1. The Company will send notice of the meeting to shareholders in advance of the meeting date, stating the date, time, place and agenda as well as supporting information related to matters to be decided at the meeting completely.
  2. Prior to the commencement of the meeting, the company informs the shareholders of the number and proportion of shareholders attending the meeting in person, the shareholders who make proxies, meeting's procedures, how to vote and how to count the votes. In the event that shareholders are unable to attend the meeting, the company will give shareholders the opportunity to appoint proxies for independent directors or any person to attend the meeting on their behalf by using any of the forms of proxy sent by the Company together with the notice of the meeting.
  3. The Company will ensure that there is no action that restricts the opportunity to attend the meeting or places an undue burden on shareholders and will facilitate all shareholders equally in attending the meeting at an appropriate place and time.
  4. The Chairman of the Board of Directors presides over the shareholders' meeting and responsible in ensuring that the meeting is in accordance with the law and relevant rules according to the Company's Articles of Association. Ensuring that the meeting is appropriately allocate time for each agenda specified in the notice of the meeting with the voting at the end of each agenda.

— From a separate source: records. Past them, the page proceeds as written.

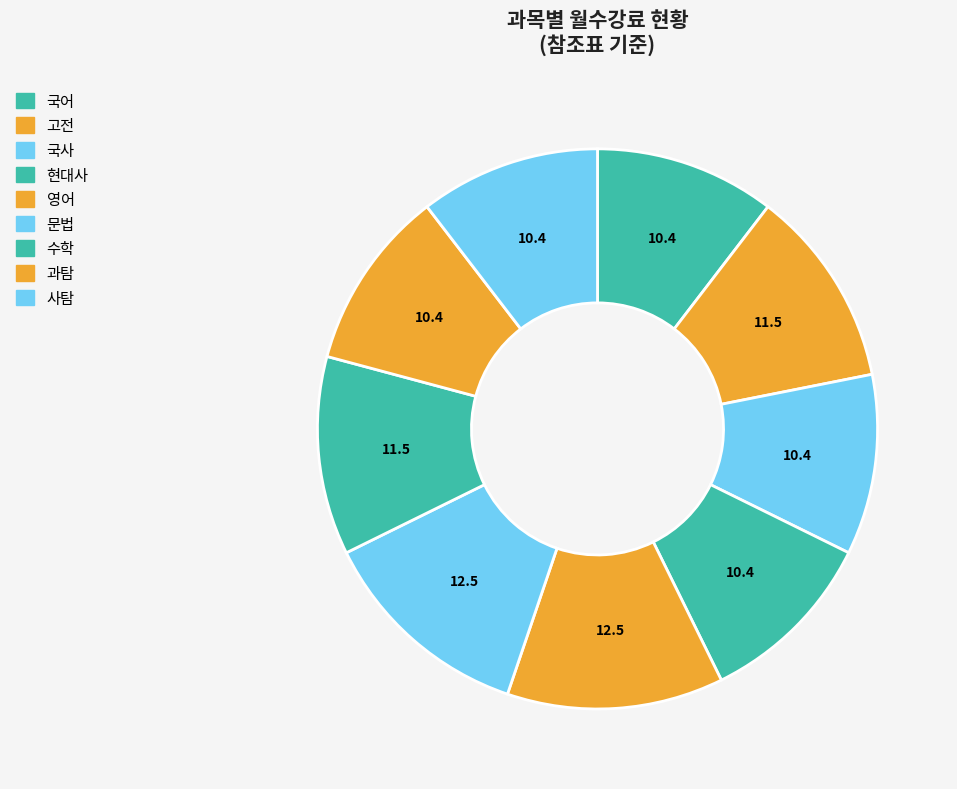

Is there a majority slice in this chart?

No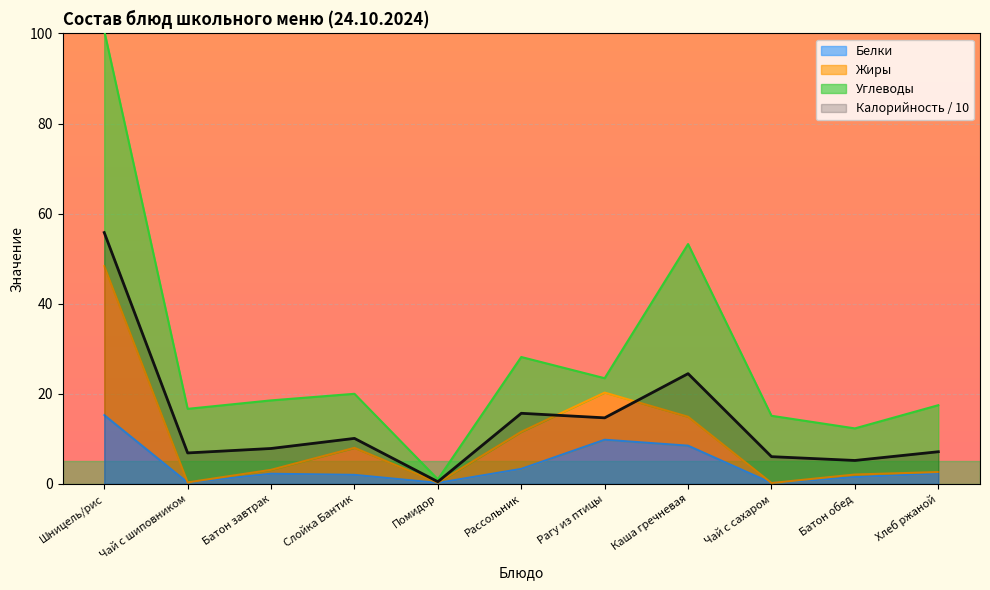

The Белки series shows 2.0 at Слойка Бантик. True or false?

True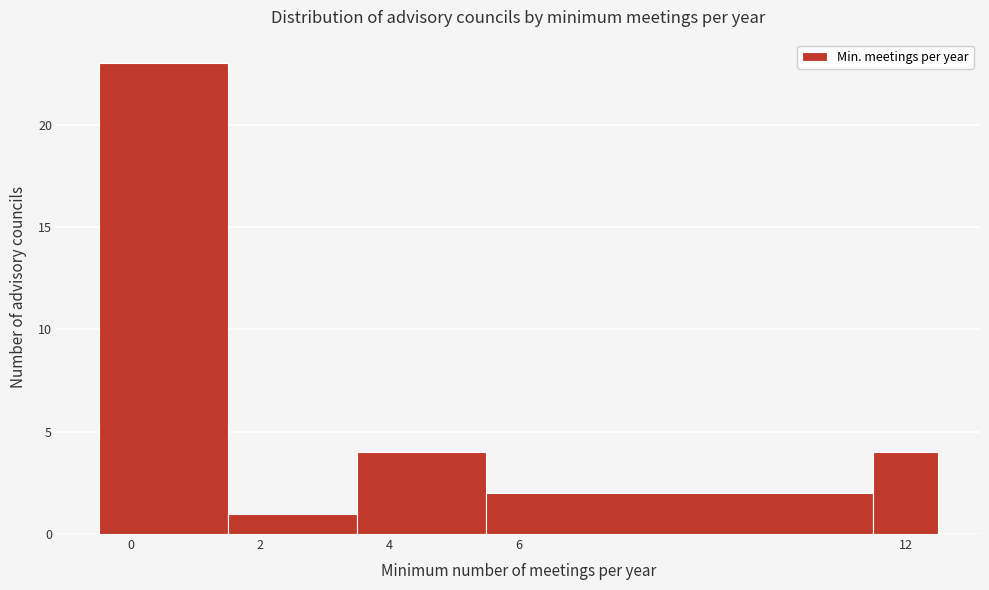

Reading left to right, list every bar in this chart as the range it spans on the x-axis followed by its height. Neither the bar edges nor the heights are printed on the chart, so give them approximately, as read against the axes.

-0.5 to 1.5: 23
1.5 to 3.5: 1
3.5 to 5.5: 4
5.5 to 11.5: 2
11.5 to 12.5: 4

The change in any material information or add the unnecessarily agenda should be prohibited and give shareholders equal rights to make inquiries, comments and suggestions. In the case the there is many sub agenda, the Chairman of the meeting will arrange for separate resolutions on each item, such as shareholders exercising their right to appoint directors individually during the appointment agenda.
  5. The Board of Directors will encourage the use of ballots on important agendas and encourage an independent person to count or verify votes at meetings and disclose the results of the votes agreed and disagree upon and and abstain from voting. Each agenda item shall be acknowledged and recorded in the minutes of the shareholders' meeting acculately and completely in accordance with the relevant rules to enable shareholders to audit.
  6. The Company will provide opportunities for minority shareholders to name the nominated candidates for election as directors or propose additional agenda items prior to the shareholders' meeting, which will be clearly defined and disclosed to shareholders in advance.